48. A method for obtaining a composition comprising: distilling a required amount of Cortex Moutan with water through a process of hot reflux and collecting its distillate, filtering and drying said distillate after its cooling down to obtain crude Paeonol; mixing the residues with required amount of Ramulus Cinnamomi, Radix Paeonize Alba, Semen Persicae and 50% of Poria Cortex, adding alcohol to the mixture and extract, extracting the mixture, filtering the extract to obtain an alcohol extract; adding water to residue from the alcohol extraction, extracting and filtering it to obtain a water extract; Mixing the alcohol extract, water extract and solution from distilling of Cortex Moutan, enriching the mixture to a creamed extract; and granulating the rest 50% of Poria Cortex into fine powder, mixing the fine powder with the creamed extract, granulating the mixture after vacuum drying, mixing the granule with crude Paeonol; and filling the mixture in to capsules to form the product.

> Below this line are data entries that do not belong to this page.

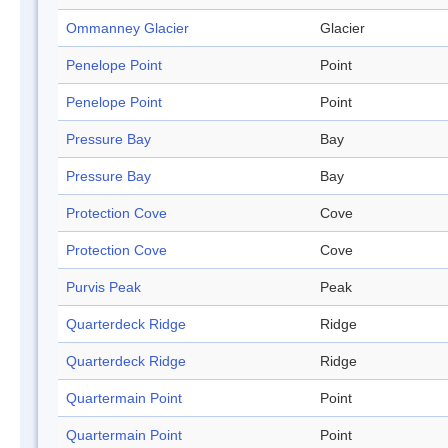
Ommanney Glacier
Glacier
Penelope Point
Point
Penelope Point
Point
Pressure Bay
Bay
Pressure Bay
Bay
Protection Cove
Cove
Protection Cove
Cove
Purvis Peak
Peak
Quarterdeck Ridge
Ridge
Quarterdeck Ridge
Ridge
Quartermain Point
Point
Quartermain Point
Point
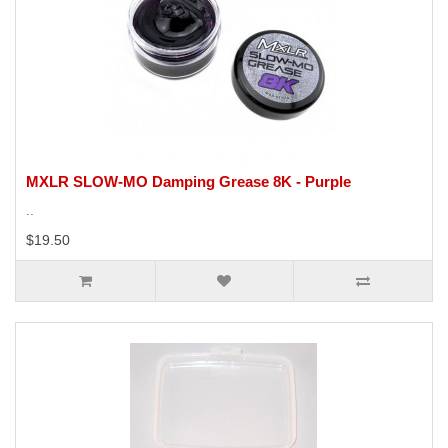
MXLR SLOW-MO Damping Grease 8K - Purple
..
$19.50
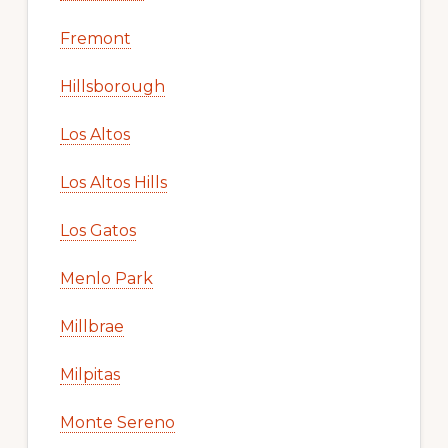
Fremont
Hillsborough
Los Altos
Los Altos Hills
Los Gatos
Menlo Park
Millbrae
Milpitas
Monte Sereno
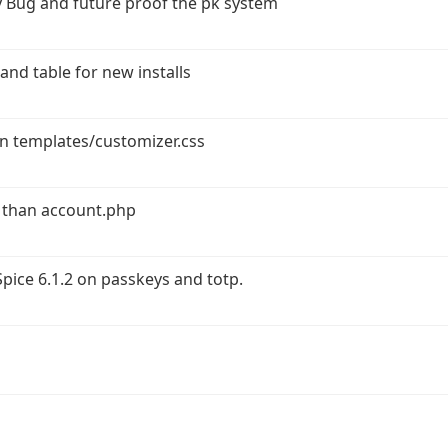
 Bug and future proof the pk system
and table for new installs
in templates/customizer.css
 than account.php
ice 6.1.2 on passkeys and totp.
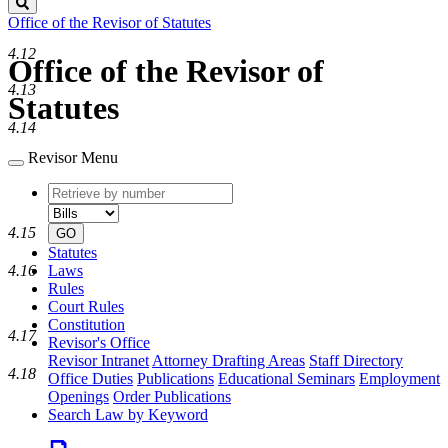
Search
Office of the Revisor of Statutes
4.12
Office of the Revisor of
4.13
Statutes
4.14
Revisor Menu
Retrieve
Document
by
type
number
4.15
GO
Statutes
Laws
4.16
Rules
Court Rules
Constitution
4.17
Revisor's Office
Revisor Intranet
Attorney Drafting Areas
Staff Directory
4.18
Office Duties
Publications
Educational Seminars
Employment
Openings
Order Publications
Search Law by Keyword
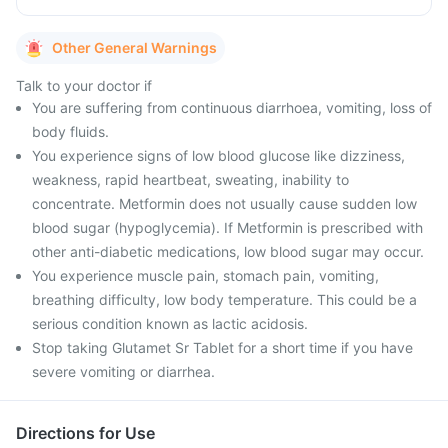
Other General Warnings
Talk to your doctor if
You are suffering from continuous diarrhoea, vomiting, loss of
body fluids.
You experience signs of low blood glucose like dizziness,
weakness, rapid heartbeat, sweating, inability to
concentrate. Metformin does not usually cause sudden low
blood sugar (hypoglycemia). If Metformin is prescribed with
other anti-diabetic medications, low blood sugar may occur.
You experience muscle pain, stomach pain, vomiting,
breathing difficulty, low body temperature. This could be a
serious condition known as lactic acidosis.
Stop taking Glutamet Sr Tablet for a short time if you have
severe vomiting or diarrhea.
Directions for Use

49. The composition of claim 47, wherein the composition is featured as 3 times weight of 90% alcohol for the alcohol added in the mixture and 4 times weight of water for the water added in the mixture.

50. The composition of claim 49, wherein the alcohol extraction is 2 hours each time and the water extraction is 2 hours each time.

51. The composition comprising the product produced by the method of claim 47, 48, 49 or 50 for treating diseases of gynecological blood stasis.

52. The indication of claim 51, whereas the method of producing drug for treating diseases of gynecological blood stasis is the method of producing drug for treating hysteromyoma.

53. The indication of claim 51, whereas the method of producing drug for treating diseases of gynecological blood stasis is the method of producing drug for treating pelvic inflammations.

54. The indication of claim 51, whereas the method of producing drug for treating diseases of gynecological blood stasis is the method of producing drug for treating dysmenorrhea.

55. The indication of claim 51, whereas the method of producing drug for treating diseases of gynecological blood stasis is the method of producing drug for treating irregular menstruation.

56. The indication of claim 51, whereas the method of producing drug for treating diseases of gynecological blood stasis is the method of producing drug for treating bleeding diseases of women.

57. The composition comprising the product produced by the method of claim 47, 48, 49 or 50 for treating diseases of cardio-cerebral vascular diseases.

58. The indication of claim 57, whereas the method of producing drug for treating cardio-cerebral vascular diseases is the method of producing drug for treating hypertension.

59. The indication of claim 57, whereas the method of producing drug for treating cardio-cerebral vascular diseases is the method of producing drug for treating heart diseases.

60. The composition comprising the product produced by the method of claim 47, 48, 49 or 50 for treating diseases of respiratory system diseases.

61. The composition comprising the product produced by the method of claim 47, 48, 49 or 50 for treating diseases of urinary system diseases.